Thinking about law firms – and their relationships with their work-givers – in organic terms has always made far more sense to me. So, rather than think about networks I like to think about organic systems, and how the law firm (entity, organism) might exist in a complex ecology consisting of other law firms, clients and non-clients.

It seems to me manifest that the law firm itself is better described in organic terms – as a collective entity perhaps – than a network. Each firm consists of differently-sized organisms (departments, groups, teams) with differing characteristics, all existing under the same environmental conditions but with very different needs and outputs.

These different components exist in a symbiotic relationship with one another, where degrees of dependency will vary; very often a function may not be strictly necessary, but may enhance the function of another part of the system.
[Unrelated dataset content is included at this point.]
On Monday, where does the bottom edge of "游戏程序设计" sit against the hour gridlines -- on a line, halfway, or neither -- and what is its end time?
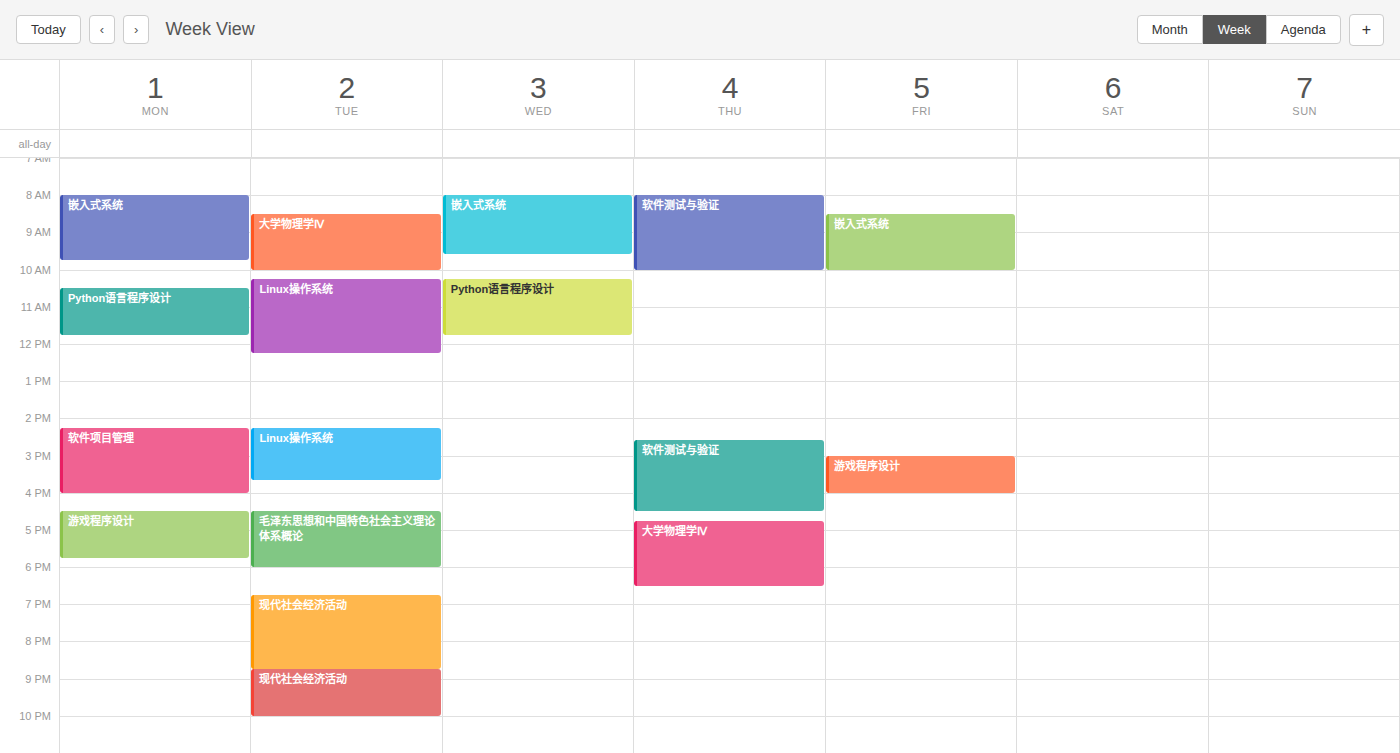
5:45 PM -- neither: three quarters of the way from the 5 PM line to the 6 PM line.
Law firms are often subject to inorganic (network) thinking. A good example is having a single system for rewarding referrals. This will naturally discriminate, as one type of partner may have referral work coming out of their ears while another type of partner might have to work like mad to get them, and this will inevitably affect income and lead to accusations that certain partners are not “pulling their weight”.

This kind of thinking extends to all manner of other inputs and outputs – identical target hours across departments, the ‘firm rate’ for work whatever it happens to be, the same credit system for business development where different businesses work very differently – and keeps on going, until those whose work-type gifts them with the most opportunities get most reward and those who don’t, er, don’t.

Support teams tend to suffer grievously under this regime, notwithstanding the plain fact that the better your bells and whistles – commercial regulatory, tax, financial services – the better your core transactional practices will be.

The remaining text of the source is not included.